**Task directions**. Only one span of the material below is wanted. Output it exactly, from the line with "margin-left: 8px ->" through the line with "text: Williams ->", without any pictures.

**The data**.

****************************************

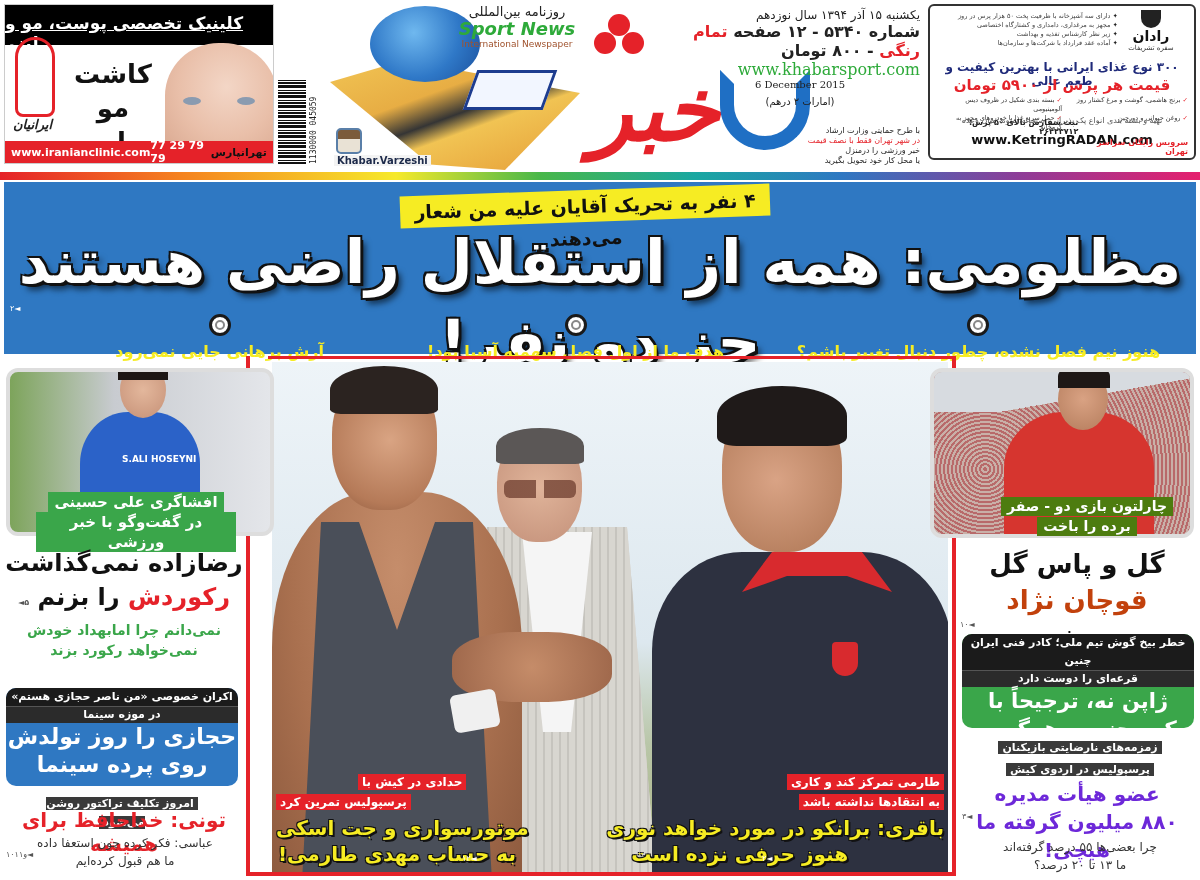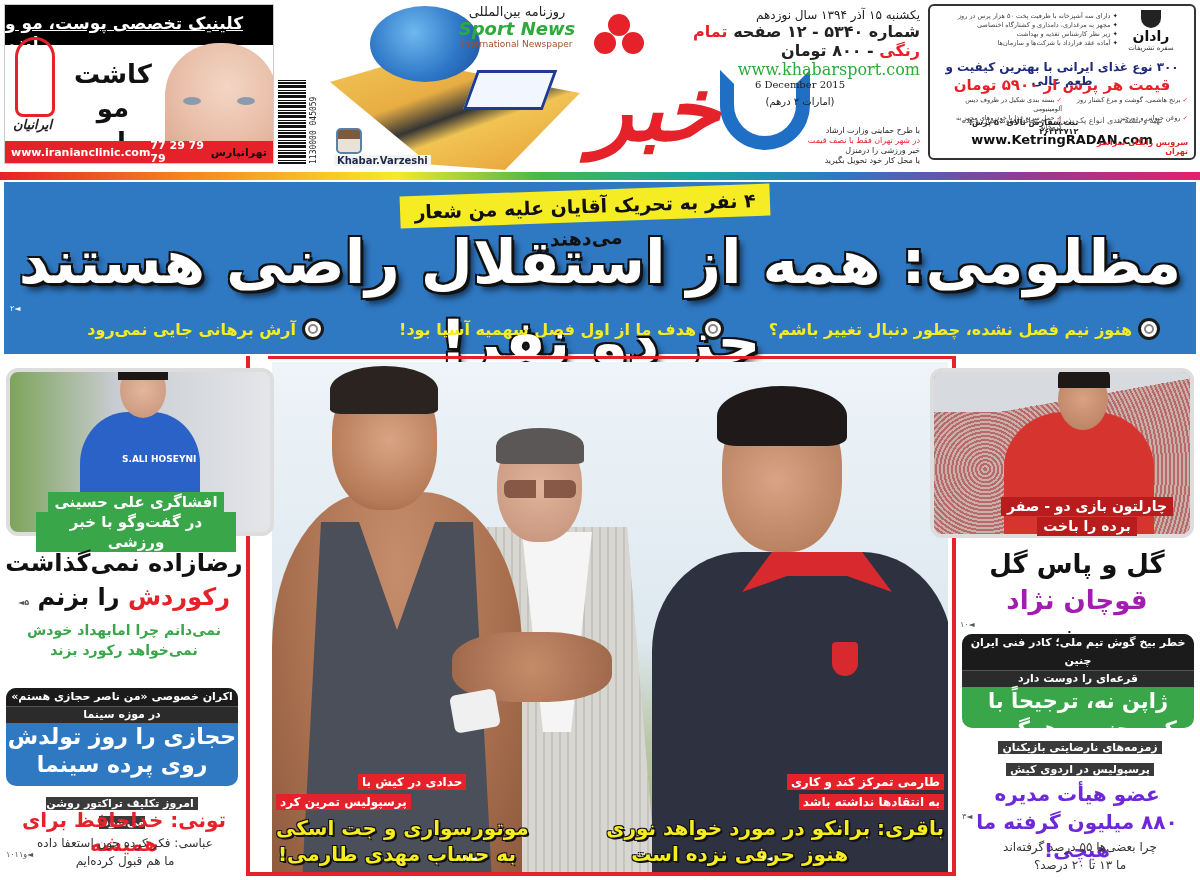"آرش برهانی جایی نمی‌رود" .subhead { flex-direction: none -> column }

****************************************

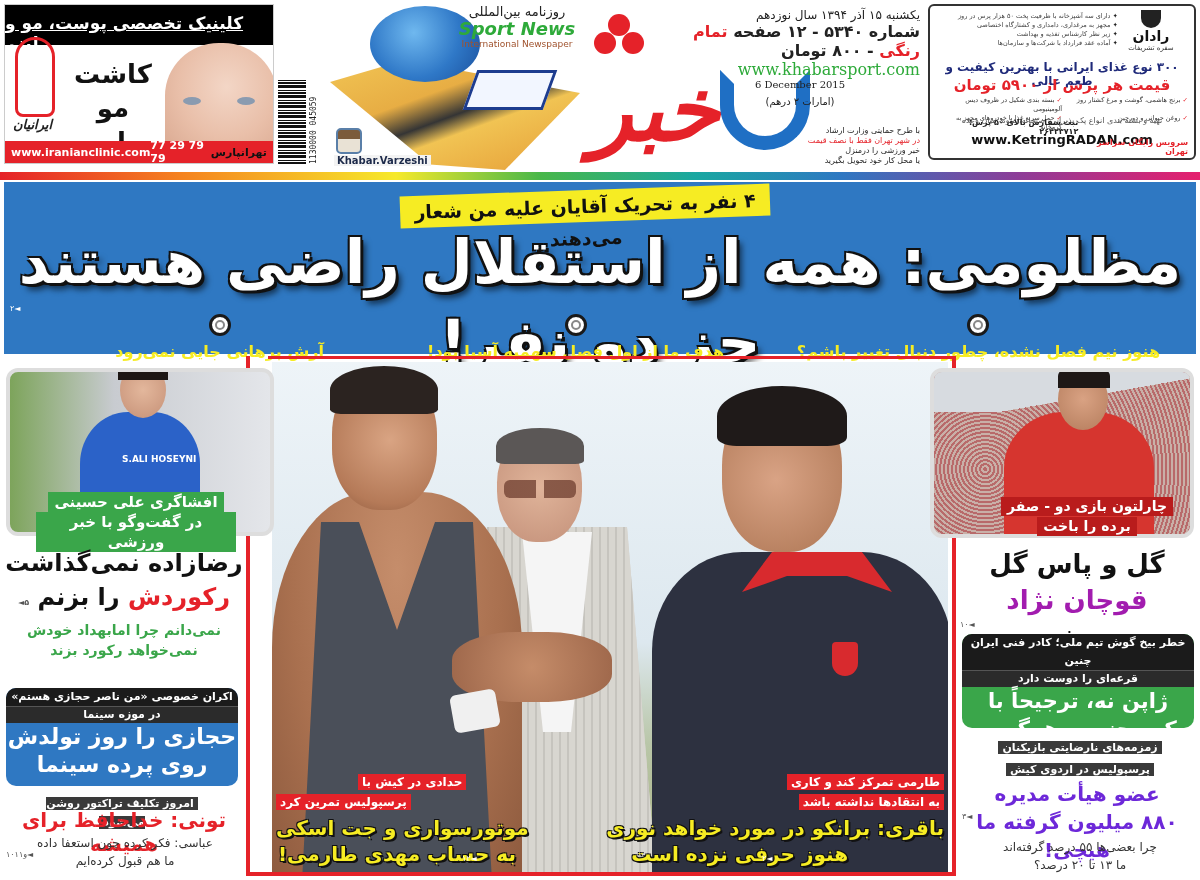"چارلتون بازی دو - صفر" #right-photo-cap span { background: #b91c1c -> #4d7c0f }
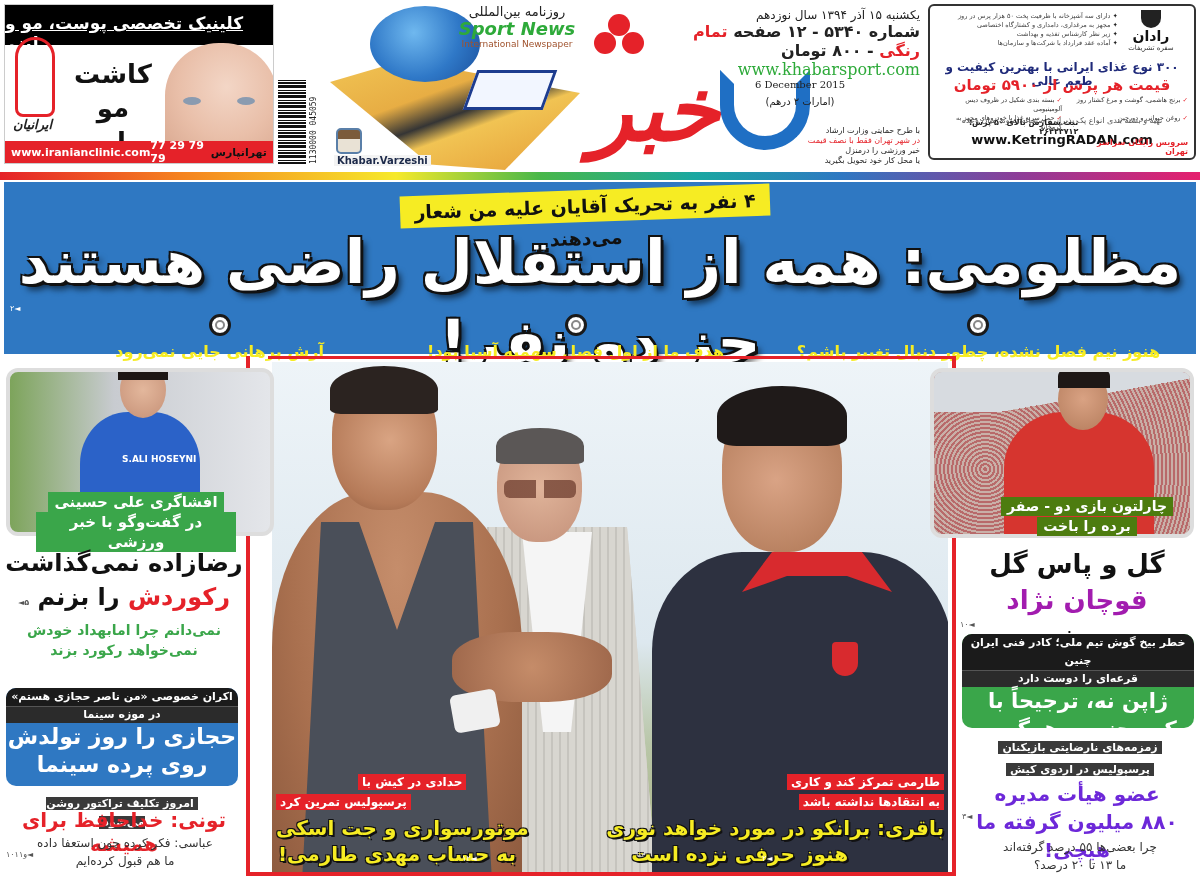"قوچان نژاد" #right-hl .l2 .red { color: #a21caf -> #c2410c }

****************************************

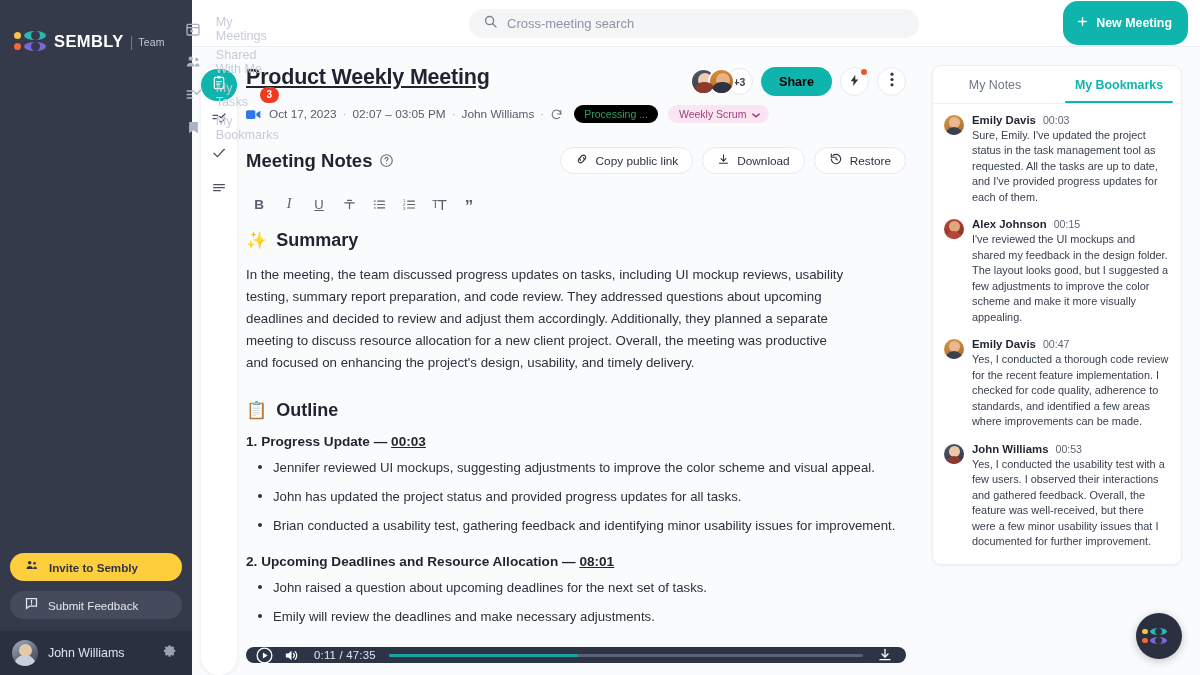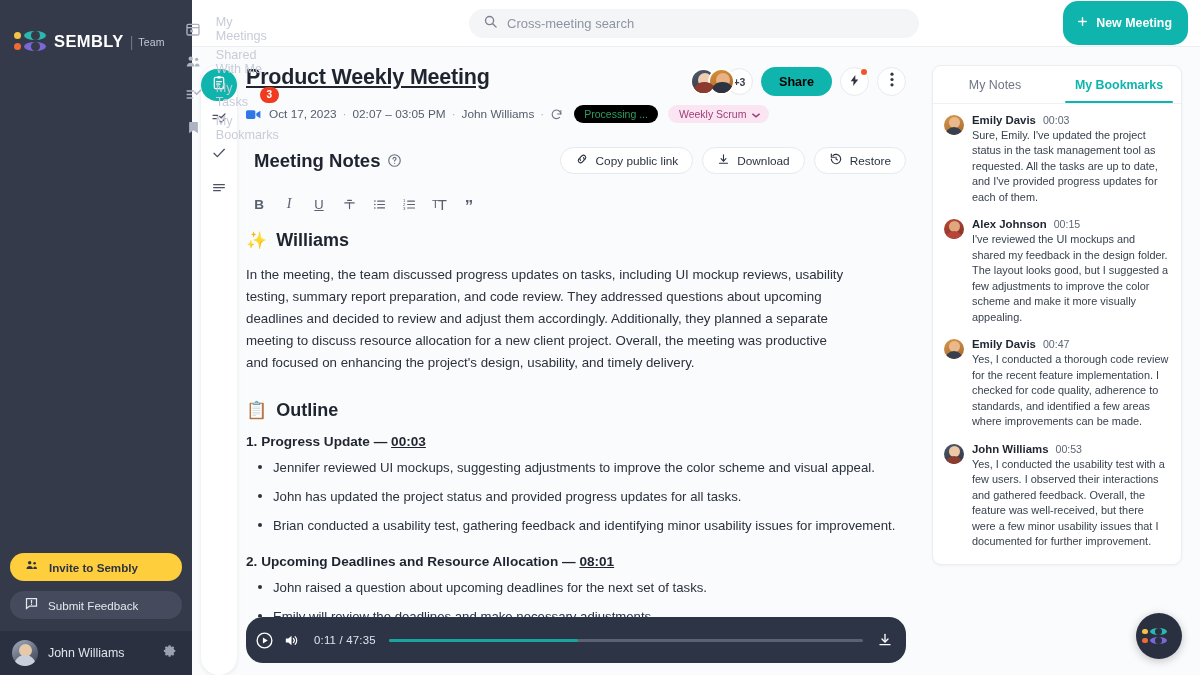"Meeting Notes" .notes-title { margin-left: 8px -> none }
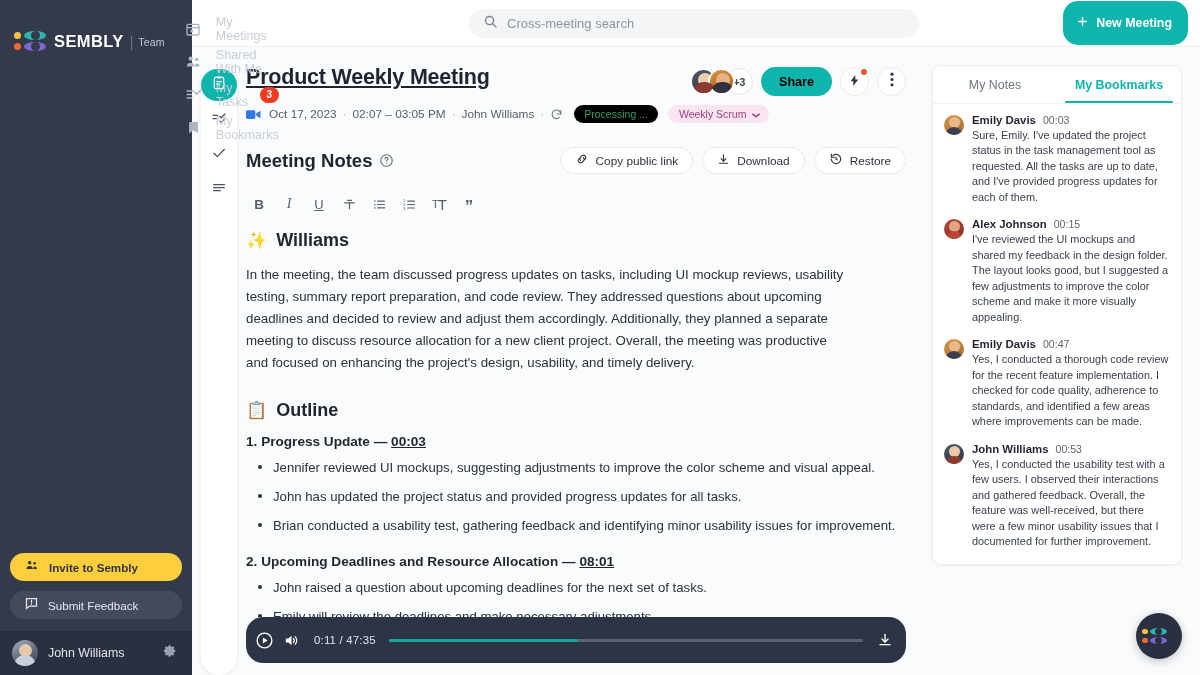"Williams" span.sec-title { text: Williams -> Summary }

****************************************

**Result**.
"Meeting Notes" .notes-title { margin-left: 8px -> none }
"Williams" span.sec-title { text: Williams -> Summary }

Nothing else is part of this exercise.